Members of Houston-area task force arrest 164 parole violators

In a series of ONLY ON FOX reports, we told you about parolees who commit new crimes or remove their monitoring devices and are not sent back to prison.

On Tuesday, Houston’s top cop announced the results of his promise to crack down on parolees who fail to follow the rules.

Officers with the Houston Police Department and several other are law enforcement agencies have now arrested 164 parole violators.

The question now: What does the Texas Department of Criminal Justice plan to do with them?

“When people are not complying with the terms and conditions of their parole, that doesn't mean they’ve been hanging out in church finding God,” said Houston Police Chief Art Acevedo.

It probably means they’ve been finding trouble.

Let’s face it, parolees who won’t follow the terms of their early release from prison aren't likely to follow the law of the land.

“We need to have an effective mechanism to go after parolees, especially violent parolees who do not adhere to the conditions of their parole,” Acevedo said.

Last September 14, Acevedo promised to do just that. The chief formed a parole violator task force for the greater Houston area made up of officers with 16 area law enforcement agencies.

In just a little over two months, the task force has arrested 164 parole violators.

“We had a parole violator, he admitted to sexual assault,” said Sergeant Masden with the Waller County Sheriff’s Department. “He also did theft of a firearm of this young lady.”

“Our team picked up parole violators wanted for everything from murder all the way down to theft of firearms,” said Capt. Kirk Bonsal with the Precinct 3 Constable's Office.

Another dangerous issue police keep seeing here -- violent parolees ditching their electronic monitoring devices to commit new crimes, including murder.

Now HPD will be notified immediately when parolees under super intensive supervision take off or destroy their tracking devices.

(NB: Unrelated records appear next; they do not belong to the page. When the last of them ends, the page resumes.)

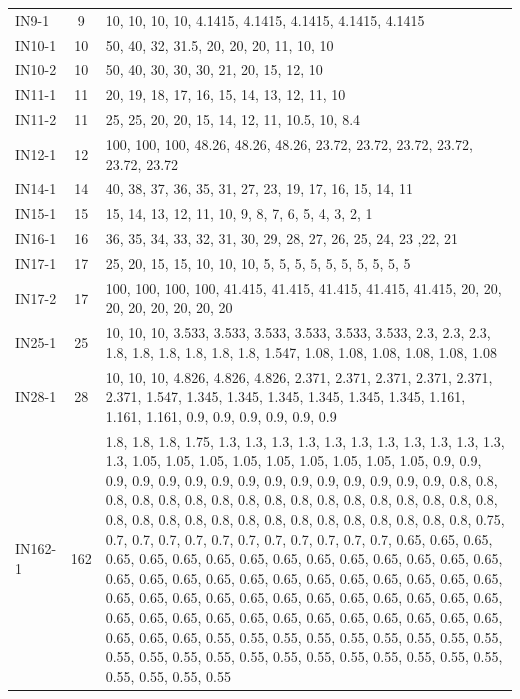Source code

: \documentclass[12pt,a4paper,oneside]{book}
\begin{document}
\begin{tabularx}{\textwidth}{ l c X }
IN9-1 & 9 & 10, 10, 10, 10, 4.1415, 4.1415, 4.1415, 4.1415, 4.1415 \\
IN10-1 & 10 & 50, 40, 32, 31.5, 20, 20, 20, 11, 10, 10 \\
IN10-2 & 10 & 50, 40, 30, 30, 30, 21, 20, 15, 12, 10 \\
IN11-1 & 11 & 20, 19, 18, 17, 16, 15, 14, 13, 12, 11, 10 \\
IN11-2 & 11 & 25, 25, 20, 20, 15, 14, 12, 11, 10.5, 10, 8.4 \\
IN12-1 & 12 & 100, 100, 100, 48.26, 48.26, 48.26, 23.72, 23.72, 23.72, 23.72, 23.72, 23.72 \\
IN14-1 & 14 & 40, 38, 37, 36, 35, 31, 27, 23, 19, 17, 16, 15, 14, 11 \\
IN15-1 & 15 & 15, 14, 13, 12, 11, 10, 9, 8, 7, 6, 5, 4, 3, 2, 1 \\
IN16-1 & 16 & 36, 35, 34, 33, 32, 31, 30, 29, 28, 27, 26, 25, 24, 23 ,22, 21 \\
IN17-1 & 17 & 25, 20, 15, 15, 10, 10, 10, 5, 5, 5, 5, 5, 5, 5, 5, 5, 5 \\
IN17-2 & 17 & 100, 100, 100, 100, 41.415, 41.415, 41.415, 41.415, 41.415, 20, 20, 20, 20, 20, 20, 20, 20 \\
IN25-1 & 25 & 10, 10, 10, 3.533, 3.533, 3.533, 3.533, 3.533, 3.533, 2.3, 2.3, 2.3, 1.8, 1.8, 1.8, 1.8, 1.8, 1.8, 1.547, 1.08, 1.08, 1.08, 1.08, 1.08, 1.08 \\
IN28-1 & 28 & 10, 10, 10, 4.826, 4.826, 4.826, 2.371, 2.371, 2.371, 2.371, 2.371, 2.371, 1.547, 1.345, 1.345, 1.345, 1.345, 1.345, 1.345, 1.161, 1.161, 1.161, 0.9, 0.9, 0.9, 0.9, 0.9, 0.9  \\
IN162-1 & 162 & 1.8, 1.8, 1.8, 1.75, 1.3, 1.3, 1.3, 1.3, 1.3, 1.3, 1.3, 1.3, 1.3, 1.3, 1.3, 1.3, 1.05, 1.05, 1.05, 1.05, 1.05, 1.05, 1.05, 1.05, 1.05, 0.9, 0.9, 0.9, 0.9, 0.9, 0.9, 0.9, 0.9, 0.9, 0.9, 0.9, 0.9, 0.9, 0.9, 0.9, 0.8, 0.8, 0.8, 0.8, 0.8, 0.8, 0.8, 0.8, 0.8, 0.8, 0.8, 0.8, 0.8, 0.8, 0.8, 0.8, 0.8, 0.8, 0.8, 0.8, 0.8, 0.8, 0.8, 0.8, 0.8, 0.8, 0.8, 0.8, 0.8, 0.8, 0.8, 0.75, 0.7, 0.7, 0.7, 0.7, 0.7, 0.7, 0.7, 0.7, 0.7, 0.7, 0.7, 0.65, 0.65, 0.65, 0.65, 0.65, 0.65, 0.65, 0.65, 0.65, 0.65, 0.65, 0.65, 0.65, 0.65, 0.65, 0.65, 0.65, 0.65, 0.65, 0.65, 0.65, 0.65, 0.65, 0.65, 0.65, 0.65, 0.65, 0.65, 0.65, 0.65, 0.65, 0.65, 0.65, 0.65, 0.65, 0.65, 0.65, 0.65, 0.65, 0.65, 0.65, 0.65, 0.65, 0.65, 0.65, 0.65, 0.65, 0.65, 0.65, 0.65, 0.65, 0.65, 0.65, 0.65, 0.55, 0.55, 0.55, 0.55, 0.55, 0.55, 0.55, 0.55, 0.55, 0.55, 0.55, 0.55, 0.55, 0.55, 0.55, 0.55, 0.55, 0.55, 0.55, 0.55, 0.55, 0.55, 0.55, 0.55, 0.55 \\
\bottomrule
\end{tabularx}
\end{document}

“We want parolees to know that this isn’t the region, these aren’t the counties, these aren’t the cities where you’ll be able to violate the conditions of parole,” Acevedo said.

“You get right down to it, it’s a quality of life issue. You’re taking these bad guys out of these neighborhoods. It’s a better place for families," Bosnal said.

Keep in mind, the parole violators picked up who aren’t facing new criminal charges will have their fate decided by the parole board.

Parole board members could decide to take no action on the violations, meaning many of them could be right back out on the street in no time.